The plan was reportedly hatched last week. Lacking any other way to block the passage of the bill they oppose, Democratic legislators would flee the state, denying the majority party the minimum number of members sufficient to proceed with legislative business. This is a tactic with a history of dramatic failure, but the drama was to be the point.
Thus, Texas Democrats took to the hills, but only in the most ponderous fashion imaginable. Unlike the last time the party tried to deny Republicans a quorum in 2003, the opposition didn’t travel to a neighboring state. They opted to go directly to Washington D.C., providing Texas Republicans with the most beneficial optical contrast with their opponents they could have possibly hope for.
This, we must assume, was the result of a compromise, albeit a logically incomprehensible one. As NBC News reported, Texas Democrats initially considered “decamping to West Virginia and Arizona,” not to put pressure on Republicans back home but to lobby centrist Democrats in Washington to support abolishing the filibuster in order to pass a constitutionally dubious election-reform bill on the federal level. Already, Texas’s Democrats had lost their own plot.
But Republicans didn’t have to wait for touchdown at Dulles International Airport to take advantage of their opponents’ strategic oversight. The state’s Democrats provided them with embarrassing anecdotes every step of the way.
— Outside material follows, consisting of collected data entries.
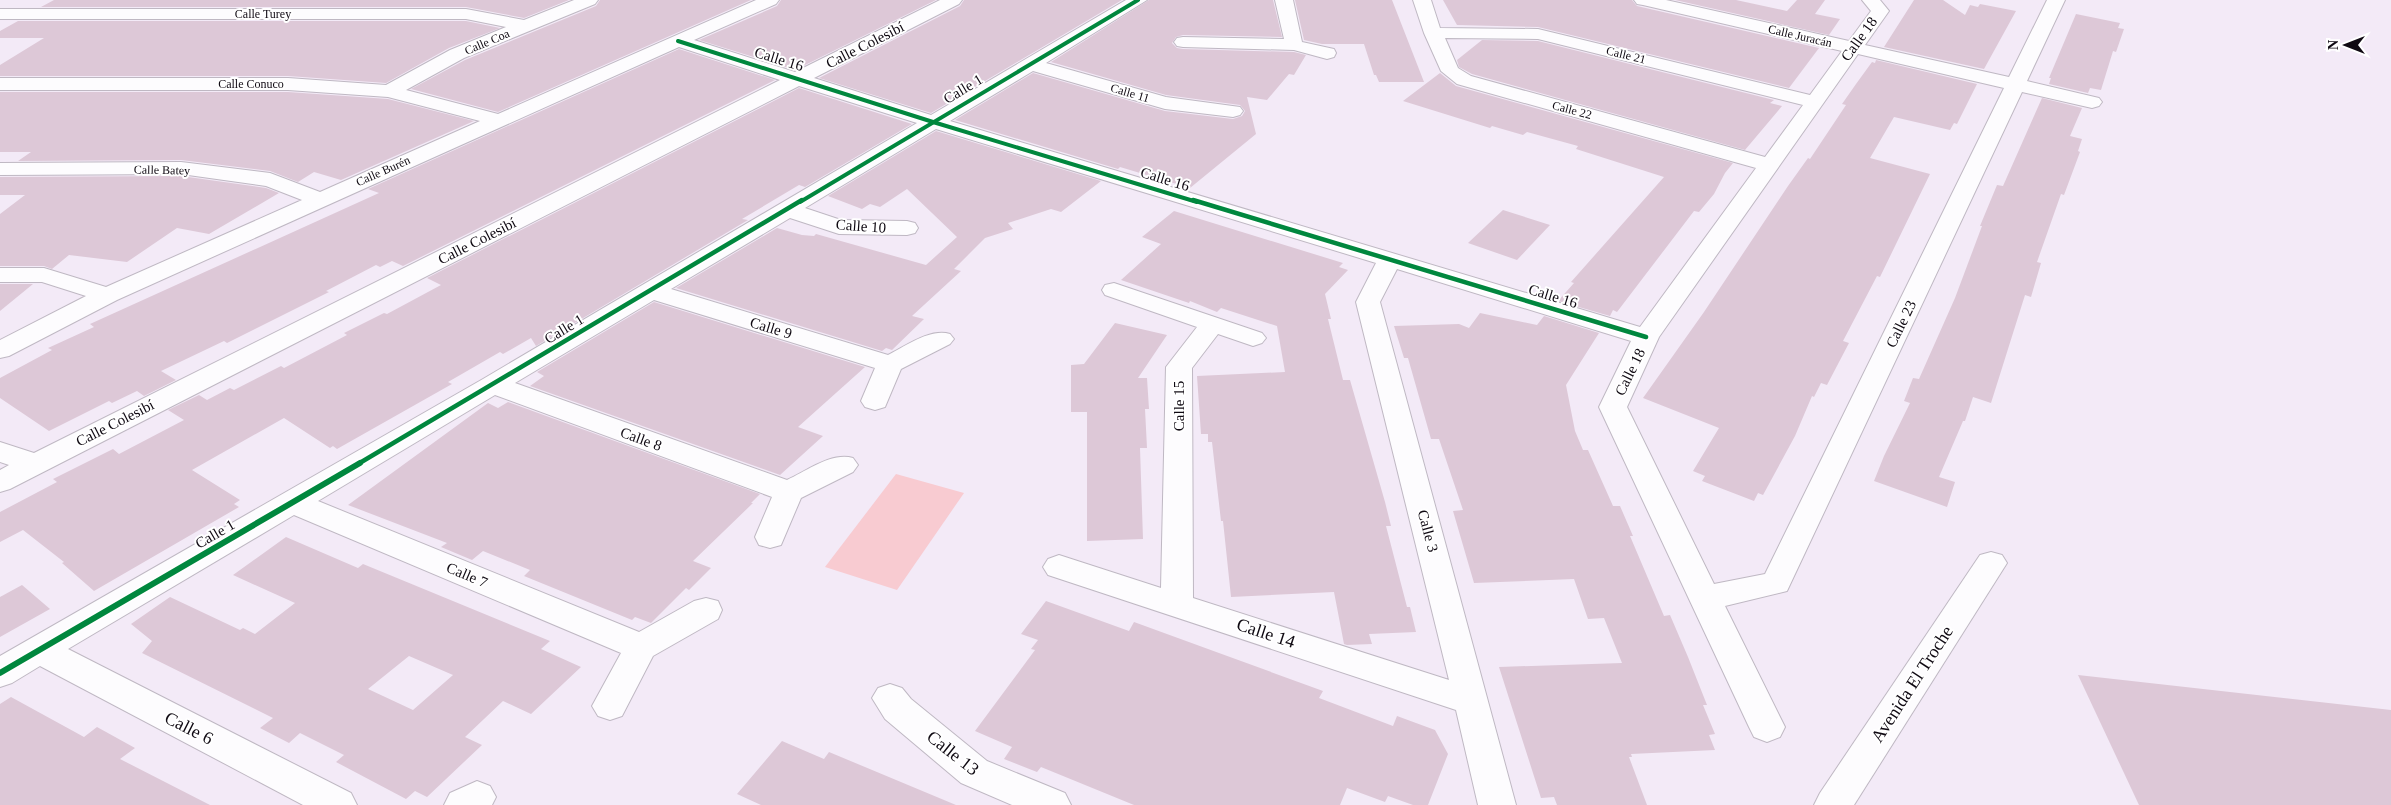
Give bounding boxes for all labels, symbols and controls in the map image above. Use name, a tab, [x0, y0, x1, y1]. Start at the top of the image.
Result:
street label: Calle Turey	[235, 7, 291, 21]
street label: Calle 18	[1838, 14, 1880, 64]
street label: Calle Colesibí	[823, 18, 907, 72]
north arrow	[2321, 20, 2371, 70]
street label: Calle Juracán	[1767, 22, 1833, 50]
street label: Calle Coa	[462, 26, 512, 58]
text: N	[2326, 40, 2341, 50]
street label: Calle 21	[1605, 43, 1647, 67]
street label: Calle 16	[753, 44, 806, 74]
street label: Calle 1	[940, 71, 986, 107]
street label: Calle Conuco	[218, 77, 284, 91]
street label: Calle 11	[1109, 81, 1151, 105]
street label: Calle 22	[1551, 98, 1593, 122]
street label: Calle Burén	[354, 153, 412, 189]
street label: Calle Batey	[134, 163, 190, 177]
street label: Calle 16	[1139, 164, 1192, 194]
street label: Calle Colesibí	[435, 214, 519, 268]
street label: Calle 10	[835, 216, 887, 236]
street label: Calle 16	[1527, 281, 1580, 311]
street label: Calle 23	[1883, 298, 1919, 350]
street label: Calle 1	[541, 311, 587, 347]
street label: Calle 9	[748, 314, 794, 342]
street label: Calle 18	[1612, 346, 1648, 398]
street label: Calle 15	[1171, 381, 1187, 431]
street label: Calle Colesibí	[73, 396, 157, 450]
street label: Calle 8	[618, 424, 664, 454]
street label: Calle 3	[1415, 508, 1441, 554]
street label: Calle 1	[192, 516, 238, 552]
street label: Calle 7	[444, 559, 490, 591]
street label: Calle 14	[1234, 614, 1298, 652]
street label: Avenida El Troche	[1867, 622, 1957, 746]
street label: Calle 6	[162, 707, 216, 749]
street label: Calle 13	[923, 726, 983, 780]

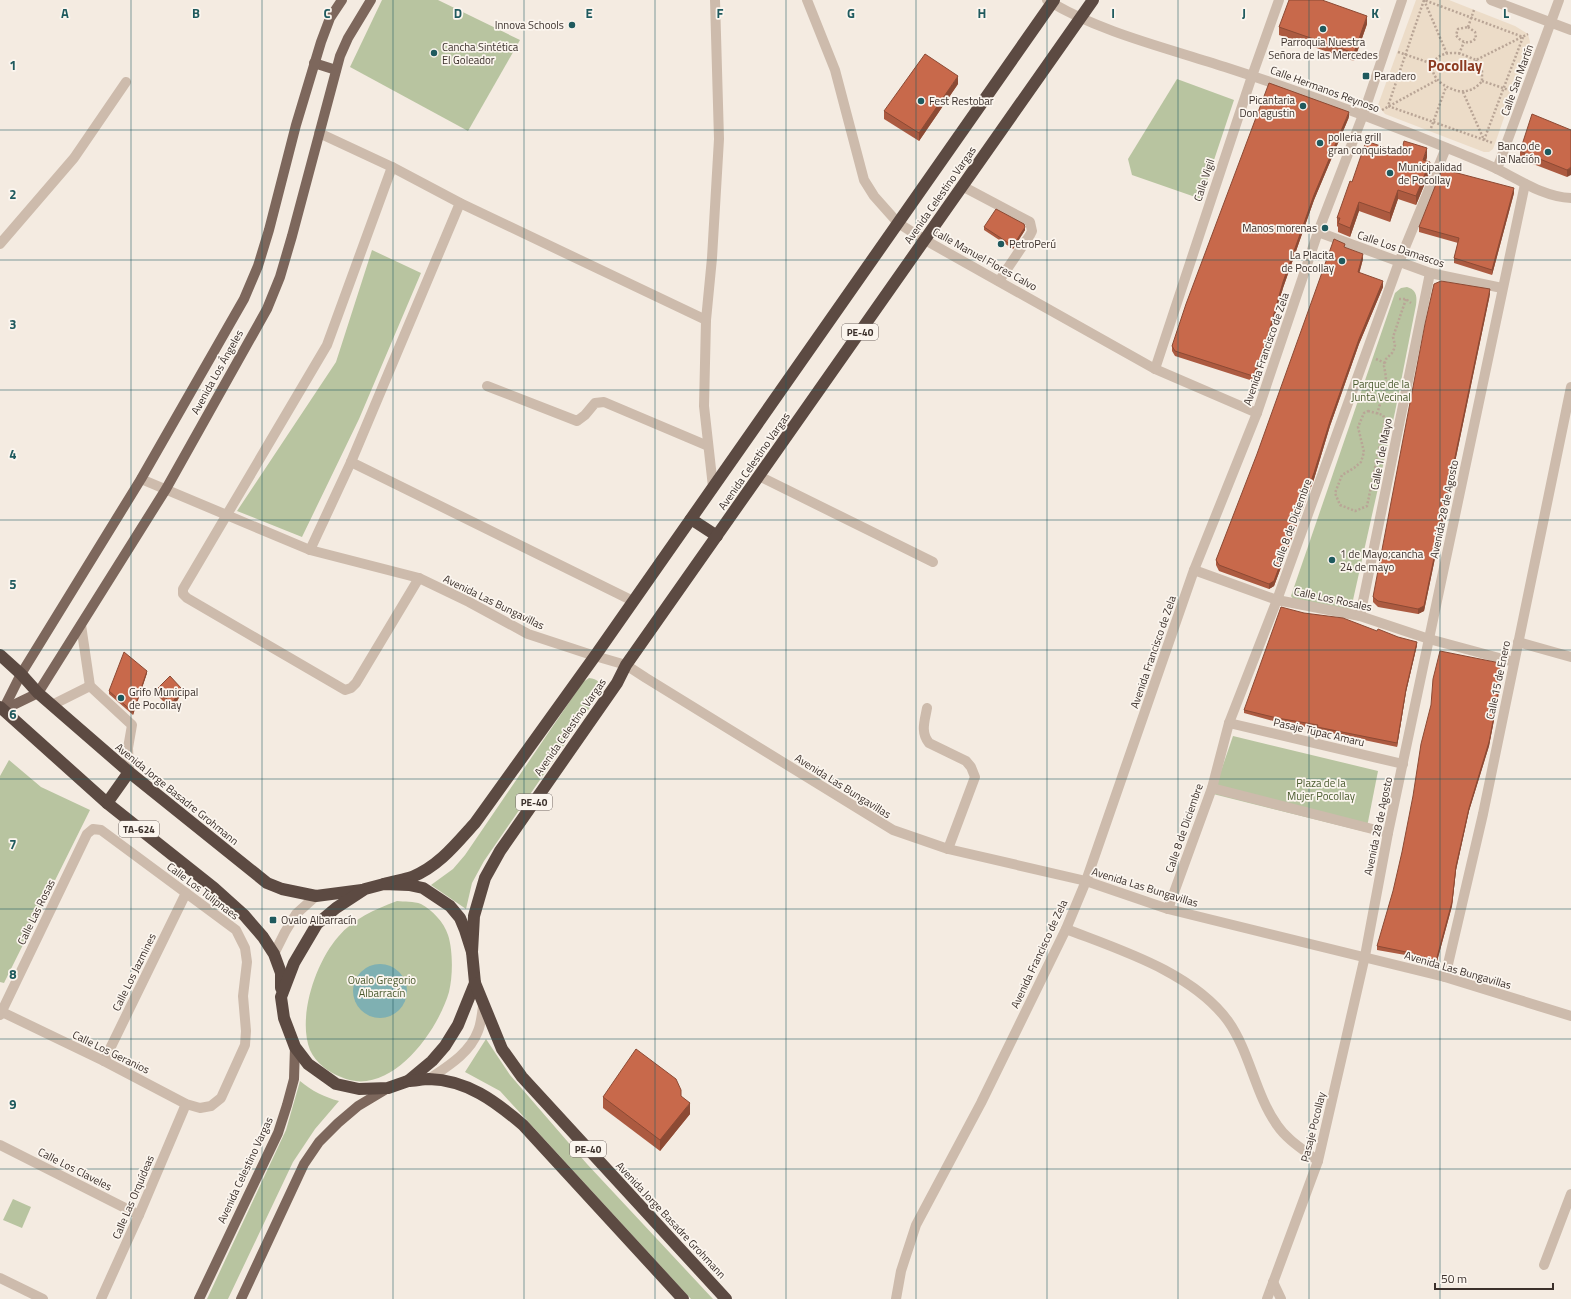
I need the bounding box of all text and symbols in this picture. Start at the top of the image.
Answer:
text: A [61,3,69,23]
text: B [192,3,200,23]
text: C [323,3,331,23]
text: D [454,3,462,23]
text: E [585,3,593,23]
text: F [717,3,724,23]
text: G [847,3,855,23]
text: H [978,3,986,23]
text: I [1111,3,1115,23]
text: J [1242,3,1246,23]
text: K [1371,3,1379,23]
text: L [1503,3,1509,23]
place label: Innova Schools [495,17,564,33]
marker: Innova Schools [567,20,577,30]
marker: Parroquia Nuestra Señora de las Mercedes [1318,24,1328,34]
place label: Parroquia Nuestra Señora de las Mercedes [1268,34,1378,63]
place label: Cancha Sintética El Goleador [442,39,519,68]
street label: Calle San Martín [1497,42,1537,118]
marker: Cancha Sintética El Goleador [429,48,439,58]
district label: Pocollay [1428,54,1483,77]
text: 1 [9,55,17,75]
street label: Calle Hermanos Reynoso [1268,62,1382,116]
place label: Paradero [1374,68,1416,84]
marker: Paradero [1361,71,1371,81]
place label: Picantaria Don agustin [1239,92,1295,121]
place label: Fest Restobar [929,93,994,109]
marker: Fest Restobar [916,96,926,106]
marker: Picantaria Don agustin [1298,101,1308,111]
place label: polleria grill gran conquistador [1328,129,1412,158]
marker: polleria grill gran conquistador [1315,138,1325,148]
place label: Banco de la Nación [1497,138,1540,167]
street label: Avenida Celestino Vargas [900,143,980,247]
marker: Banco de la Nación [1543,147,1553,157]
street label: Calle Vigil [1190,157,1218,203]
place label: Municipalidad de Pocollay [1398,159,1462,188]
marker: Municipalidad de Pocollay [1385,168,1395,178]
text: 2 [9,184,17,204]
place label: Manos morenas [1242,220,1317,236]
marker: Manos morenas [1320,223,1330,233]
street label: Calle Manuel Flores Calvo [930,224,1040,295]
street label: Calle Los Damascos [1355,227,1447,271]
place label: PetroPerú [1009,236,1056,252]
marker: PetroPerú [996,239,1006,249]
place label: La Placita de Pocollay [1282,247,1335,276]
marker: La Placita de Pocollay [1337,256,1347,266]
street label: Avenida Francisco de Zela [1239,290,1293,408]
text: 3 [9,314,17,334]
road number: PE-40 [842,324,878,340]
street label: Avenida Los Ángeles [187,327,247,417]
park label: Parque de la Junta Vecinal [1351,376,1411,405]
street label: Avenida Celestino Vargas [714,409,794,513]
street label: Calle 1 de Mayo [1366,417,1396,491]
text: 4 [9,444,17,464]
street label: Avenida 28 de Agosto [1426,458,1462,560]
street label: Calle 8 de Diciembre [1269,476,1316,570]
place label: 1 de Mayo;cancha 24 de mayo [1340,546,1424,575]
marker: 1 de Mayo;cancha 24 de mayo [1327,555,1337,565]
street label: Avenida Las Bungavillas [441,571,547,633]
text: 5 [9,574,17,594]
street label: Calle Los Rosales [1292,583,1374,615]
street label: Avenida Francisco de Zela [1126,593,1180,711]
street label: Calle 15 de Enero [1482,639,1514,721]
street label: Avenida Celestino Vargas [530,675,610,779]
place label: Grifo Municipal de Pocollay [129,684,198,713]
marker: Grifo Municipal de Pocollay [116,693,126,703]
text: 6 [9,704,17,724]
street label: Pasaje Túpac Amaru [1272,714,1366,750]
street label: Avenida Jorge Basadre Grohmann [112,739,242,849]
street label: Avenida Las Bungavillas [792,750,894,822]
park label: Plaza de la Mujer Pocollay [1287,775,1356,804]
street label: Avenida 28 de Agosto [1360,775,1396,877]
street label: Calle 8 de Diciembre [1161,781,1207,875]
road number: PE-40 [516,794,552,810]
road number: TA-624 [119,821,159,837]
text: 7 [9,834,17,854]
street label: Calle Los Tulipnaes [164,859,242,923]
street label: Avenida Las Bungavillas [1090,863,1200,911]
street label: Calle Las Rosas [13,877,59,947]
street label: Avenida Francisco de Zela [1007,897,1071,1011]
place label: Ovalo Albarracín [281,912,356,928]
marker: Ovalo Albarracín [268,915,278,925]
street label: Calle Los Jazmines [108,930,160,1014]
street label: Avenida Las Bungavillas [1403,947,1513,993]
text: 8 [9,964,17,984]
park label: Ovalo Gregorio Albarracín [348,972,416,1001]
street label: Calle Los Geranios [70,1026,152,1078]
street label: Pasaje Pocollay [1297,1090,1330,1164]
text: 9 [9,1094,17,1114]
street label: Avenida Celestino Vargas [213,1114,277,1226]
road number: PE-40 [570,1141,606,1157]
street label: Calle Los Claveles [35,1143,115,1195]
street label: Calle Las Orquídeas [108,1153,158,1241]
street label: Avenida Jorge Basadre Grohmann [612,1158,730,1282]
scale bar [1435,1265,1553,1291]
text: 50 m [1441,1269,1467,1288]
These Democratic lawmakers liveblogged their journey, photographing themselves chartering a bus on their way to the airport armed with a case of Miller Lite. “Wasn’t even Shiner,” Texas Sen. John Cornyn wryly observed. From there, these oversharing lawmakers photographed themselves in one of the private planes they chartered on their way to the nation’s capital, where all declined to observe masking guidelines that the Federal Aviation Administration mandates for all air passengers.
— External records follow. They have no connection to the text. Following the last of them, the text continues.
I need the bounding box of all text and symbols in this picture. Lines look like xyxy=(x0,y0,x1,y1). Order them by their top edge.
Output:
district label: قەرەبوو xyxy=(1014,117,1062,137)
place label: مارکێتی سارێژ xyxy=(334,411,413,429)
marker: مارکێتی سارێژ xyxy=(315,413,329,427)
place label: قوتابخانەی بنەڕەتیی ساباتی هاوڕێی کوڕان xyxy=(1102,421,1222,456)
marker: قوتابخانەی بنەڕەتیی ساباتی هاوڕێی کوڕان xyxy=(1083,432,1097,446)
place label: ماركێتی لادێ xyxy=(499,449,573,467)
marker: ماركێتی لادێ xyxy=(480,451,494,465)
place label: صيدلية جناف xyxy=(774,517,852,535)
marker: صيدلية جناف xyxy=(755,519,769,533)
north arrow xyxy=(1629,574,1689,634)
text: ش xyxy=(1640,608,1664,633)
At no point did these lawmakers consider that their behaviors—from shutting down the proceedings of a duly elected government, to retreating to the embrace of federal Democrats, to casually flouting the pandemic-related inconveniences that the little people still must observe—might not endear them to their constituents back home.
Indeed, it’s unlikely that convincing the Texas voters of the protest’s rectitude was the goal. When Texas’s House Democrats arrived in Washington, they embarked on a public-relations campaign to lobby Congress to do something—it is entirely unclear what—that would allow them to stay out of Austin for the foreseeable future. At the very least, they sought to enlist themselves in the national Democratic Party’s fight against “Trump Republicans’ nationwide war on democracy.” The casual Texas-based observer could be forgiven for having no idea what any of this has to do with his state.
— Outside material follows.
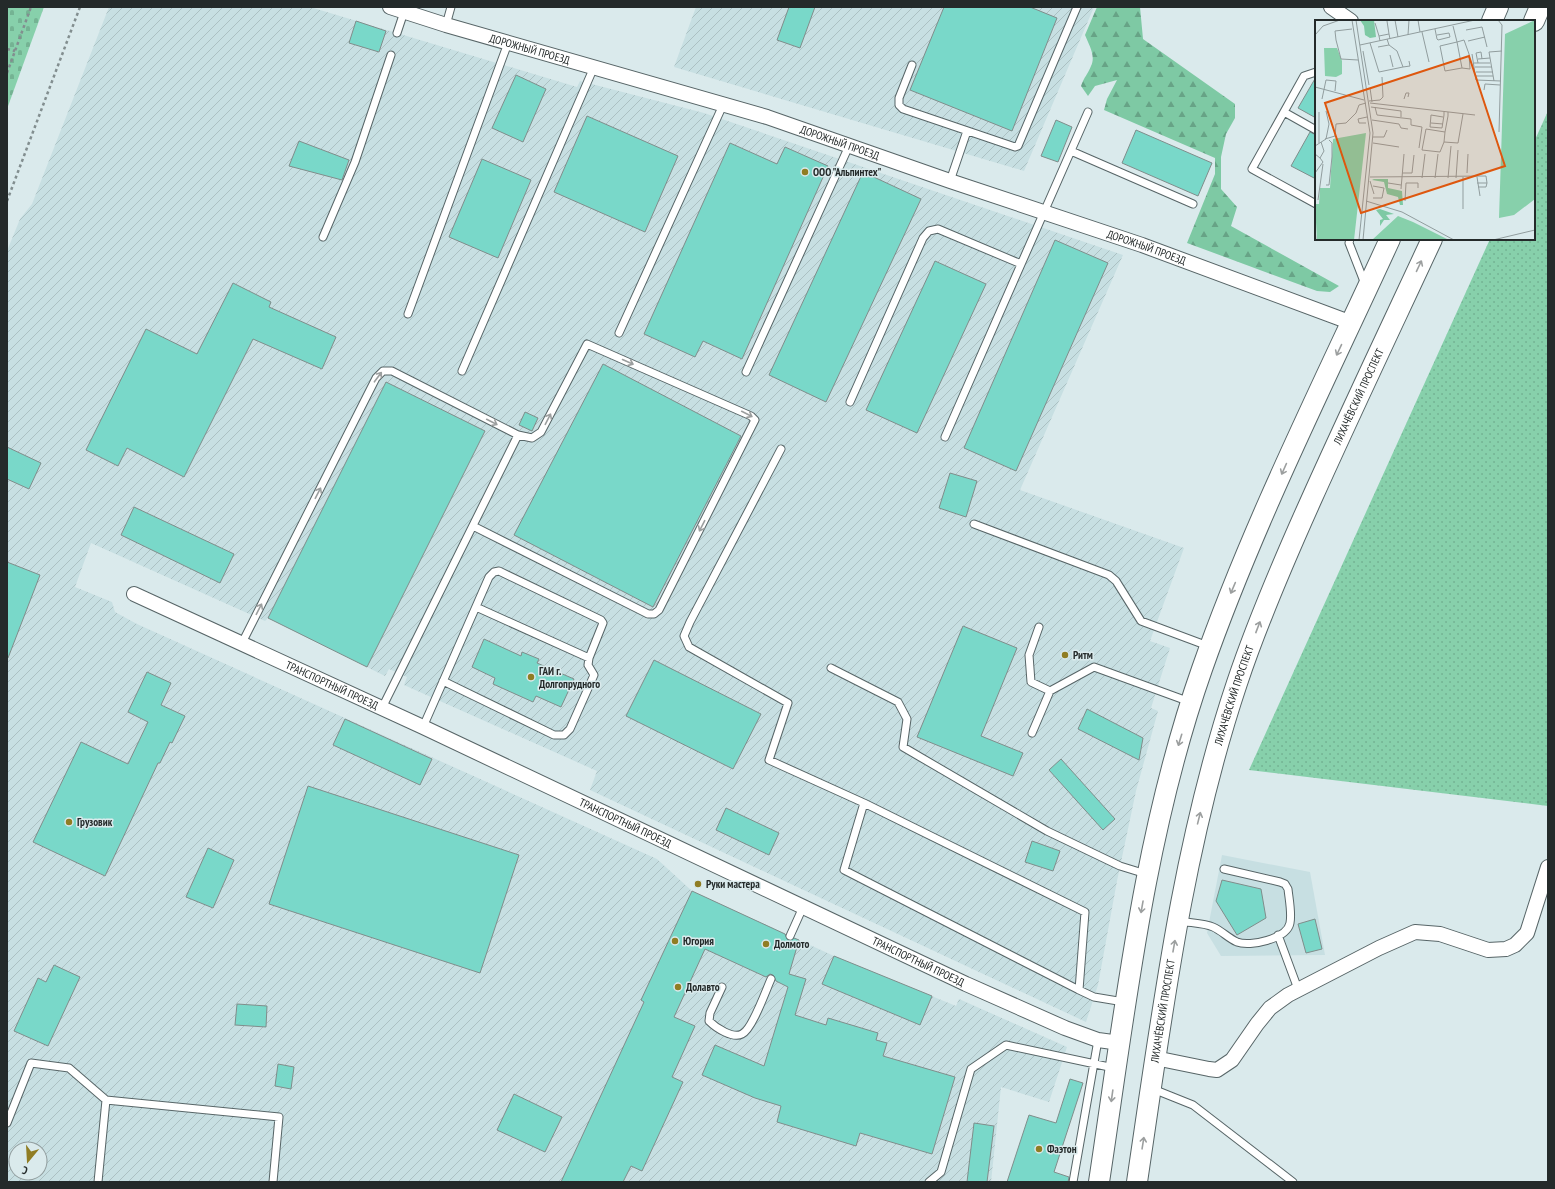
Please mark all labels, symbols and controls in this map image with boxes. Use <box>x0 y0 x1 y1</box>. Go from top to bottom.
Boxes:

It doesn’t appear that anyone in the Democratic Party in Washington sees this ill-conceived misadventure as a liability for their party. No less a figure than Vice President Kamala Harris endorsed the maneuver. “I applaud them standing for the rights of all Americans and all Texans to express their voice through their vote unencumbered,” the vice president said. “They are leaders who are marching in the path that so many others before did when they fought—and many died—for our right to vote.”
It’s hard to imagine that average Texans who were privy to this spectacle saw the modern-day equivalent of civil-rights activists risking everything in pursuit of a righteous and well-defined objective. Rather, they saw their elected officials having a grand time and enjoying the national limelight while citizens picked up the cost. All the while, these lawmakers devoted themselves more to national politics well beyond their remit than the local issues they were elected to address.
If there is a strategy on display here, it is probably only apparent to those who didn’t need any convincing.